- _BACAAN_:
>>>>>

Hari Minggu Biasa XXIV (13 September 2020)
Sir. 27:30-28:9 ; Mzm. 103:1-2,3-4,9-10,11-12; Rm. 14:7-9; Mat. 18:21-35.
DITERBITKAN OLEH TIM KERJA KITAB SUCI – DPP. SANTO YOSEP PURWOKERTO
“Bukan! Aku berkata kepadamu: Bukan sampai tujuh kali, melainkan sampai tujuh puluh kali tujuh kali” (Mat 18:22)
Bapak/Ibu dan saudara/i Sahabat Yesus terkasih.

Dalam bacaan Inijil minggu ini yang diambil dari injil Matius, dikisahkan bagaimana Petrus bertanya kepada Yesus : “Tuhan sampai berapa kalikah aku harus mengampuni saudaraku jika ia berbuat dosa terhadap aku? Sampai tujuh kali?” (Mat 18:21). Apa yang dipikirkan petrus barangkali sama dengan pikiran dan pemahaman kita. Tidak jarang baru sampai dua atau tiga kali kita mengampuni sesorang yang bersalah kepada kita, kita sudah mengeluh dan berkata ”sabar ya ada batasnya. Sampai kapan harus memaafkan, dasar karakternya begitu”. Memaafkan dan mengampuni memang bukan perkara mudah, gampang-gampang susah.
Hari ini kita dididik Tuhan, mengampuni bukan rumus matematika 77 x 7 = 539 atau mengitung angka, jumlah dan laba rugi seperti pedagang. Seperti perumpamaan yang diberikan Yesus tentang hamba yang berhutang sepuluh ribu talenta. Karena tidak mampu melunasi maka raja berniat menjualnya beserta istri dan anaknya untuk melunasi hutangnya. Tetapi dengan bersujud, memohon dan menyembah raja, maka tergeraklah hati raja oleh belas kasihan. Maka rajapun menghapuskan hutang hamba itu.

<<<<<

- _DATA TERSEDIA_:
>>>>>

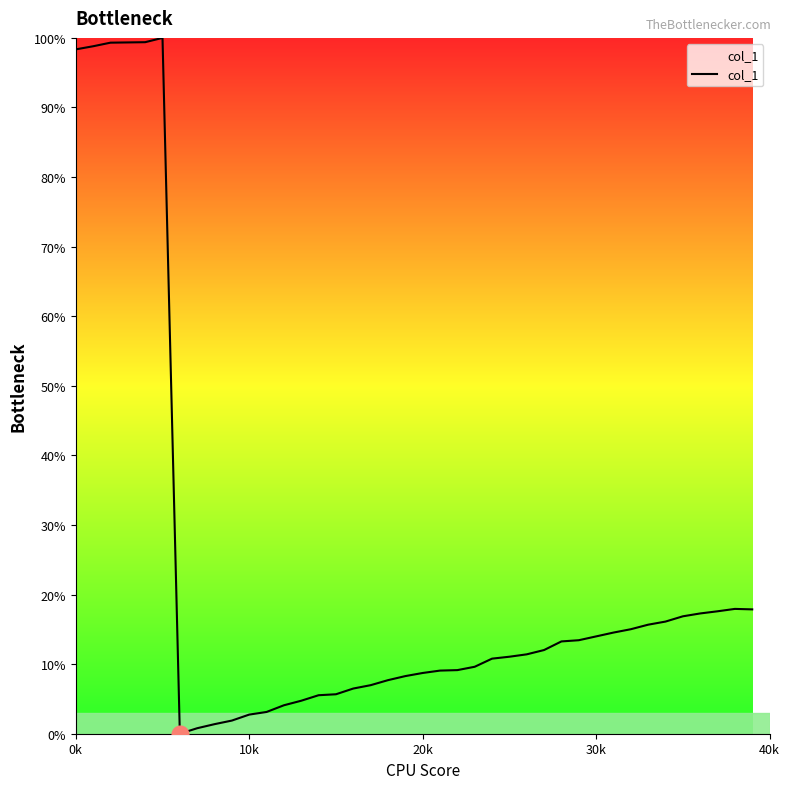

What is the difference between the maximum and minimum values?

100.0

<<<<<

- _KEGIATAN A_:
Dalam renungan tentang pengampunan, berapa besar utang hamba dalam perumpamaan yang diberikan Yesus?
- _KEGIATAN B_:
Tuliskan lanjutan renungan tentang pengampunan itu, mulai sesudah kalimat terakhirnya.

- _KOTAK JAWABAN A_:
Sepuluh ribu talenta.

- _KOTAK JAWABAN B_:
Inilah belas kasih Bapa yang mengampuni tanpa batas, walaupun sering kali kitapun tanpa batas melukai hati Bapa. Bapa penuh kerahiman selalu memancarkan belas kasihNya setiap hari untuk umat kesayangannya, tidak pernah menolak, dihapuskan semua kesalahan kita dan bahkan Bapa tidak pernah mengingat apa kesalahan dan dosa kita. Namun untuk mendapatkan rahmat pengampunan yang diberikan secara cuma-cuma oleh Bapa kepada siapa saja yang berdosa dan bertobat, tetap ada syaratnya juga. Apa syaratnya? Syaratnya yaitu sampai sejauh mana kita bersedia mengampuni orang-orang/sesama yang bersalah kepada kita. “Raja itu menyuruh memanggil orang itu dan berkata kepadanya: Hai hamba yang jahat, seluruh hutangmu telah kuhapuskan karena engkau memohonkannya kepadaku. Bukankah engkaupun harus mengasihani kawanmu seperti aku telah mengasihani engkau? Maka marahlah tuannya itu dan menyerahkannya kepada algojo-algojo, sampai ia melunaskan seluruh hutangnya. Maka Bapa-Ku yang di sorga akan berbuat demikian juga terhadap kamu, apabila kamu masing-masing tidak mengampuni saudaramu dengan segenap hatimu.” (Mat 18:32-35). Maka jika kita belum dapat mengampuni sesama yang bersalah kepada kita maka kita akan kehilangan rahmat pengampunan dari Bapa. Dengan demikian tetap menyimpan dendam dan tidak bersedia mengampuni orang lain akan menghalangi datangnya rahmat pengampunan dari Bapa, sekalipun kita memohon berkali-kali.
Setiap kali kita berdoa Bapak Kami, kita selalu diingatkan akan Injil hari ini. Dimana setiap kita berdoa Bapa Kami, kita selalu mengucapkan “Ampunilah kesalahan kami, seperti kamipun mengampuni yang bersalah kepada kami”.
Bapak/Ibu, Saudara/i Sahabat Yesus terkasih.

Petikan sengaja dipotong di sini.